* [ACTIVITIES]
a – In the article about the hedge fund suing Theranos, how much did Partner Fund Management invest in Theranos in 2014?
b – Continue the article about the hedge fund suing Theranos from where it stops.

Hedge fund was a major investor in Theranos, backing it with a $96.1 million investment in 2014.

Jeff Lagasse, Editor

Theranos founder Elizabeth Holmes

Partner Fund Management, a San Francisco-based hedge fund, is suing Theranos for securities fraud, even as the embattled blood testing company is attempting to shift away from the proprietary blood testing technology that regulatory agencies have cited as gravely inaccurate and dangerous.

The hedge fund was a major investor in Theranos, backing it with a $96.1 million investment in 2014. Since then, Theranos has been subject to regulatory ire; this summer, the Centers for Medicare and Medicaid Services banned Holmes from the blood testing business for two years and issued a number of other sanctions in response to Theranos' alleged failures, including inaccurate blood tests that may have caused some physicians to administer incorrect treatment for their patients.

Other sanctions included a limitation of the laboratory's CLIA certificate for the specialty of hematology; a civil monetary penalty; a plan of correction; suspension of the laboratory's approval to receive Medicare and Medicaid payments for any services performed for the specialty of hematology; and cancellation of the laboratory's approval to receive Medicare and Medicaid payments for all laboratory services.

* [RECORDED DATA]

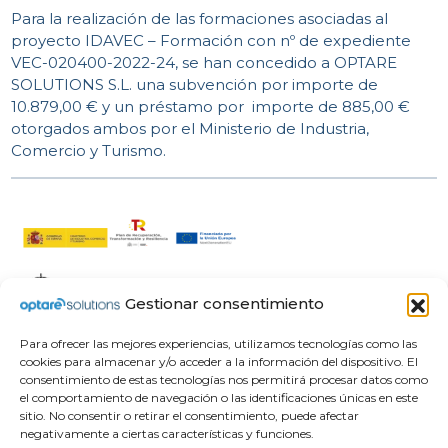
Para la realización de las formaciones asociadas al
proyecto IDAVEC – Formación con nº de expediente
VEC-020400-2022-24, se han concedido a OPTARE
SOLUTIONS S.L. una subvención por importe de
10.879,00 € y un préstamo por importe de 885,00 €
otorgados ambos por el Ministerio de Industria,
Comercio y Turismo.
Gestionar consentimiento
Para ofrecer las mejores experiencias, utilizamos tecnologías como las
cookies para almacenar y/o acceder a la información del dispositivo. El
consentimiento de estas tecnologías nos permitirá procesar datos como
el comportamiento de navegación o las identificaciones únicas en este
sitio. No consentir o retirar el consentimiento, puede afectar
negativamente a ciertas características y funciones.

...

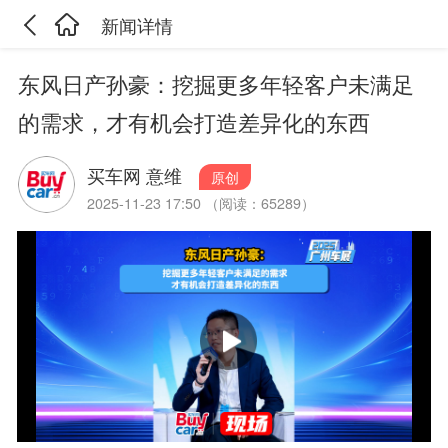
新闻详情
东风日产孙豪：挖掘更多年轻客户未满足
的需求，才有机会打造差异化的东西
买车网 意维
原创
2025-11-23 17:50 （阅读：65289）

* [OUTPUTS IN ORDER]
a – $96.1 million

b –
[Also: Theranos shuts down labs, wellness centers, lays off more than 300 workers]

Theranos founder and CEO Elizabeth Holmes is currently appealing the sanctions, but the company has since announced they are closing their clinical labs and wellness centers in California, Arizona, and Pennsylvania. In a recent statement, the company said it has shifted its focus to a "decentralized" miniLab blood-testing system.

In a letter obtained by the Wall Street Journal, Partner Fund Management accused Theranos of "fraudulently inducing" it to invest in the company.

Theranos shot back with a statement on its website Tuesday, saying the suit " is without merit, the assertions are baseless, and the plaintiff is engaging in revisionist history.

"Most of the company statements the plaintiff has cited in its suit were made after the time the plaintiff invested, and could not possibly have been the original basis for investment," the statement reads. "This wholesale reliance on post-investment statements, therefore, negates the claim that the plaintiff was misled."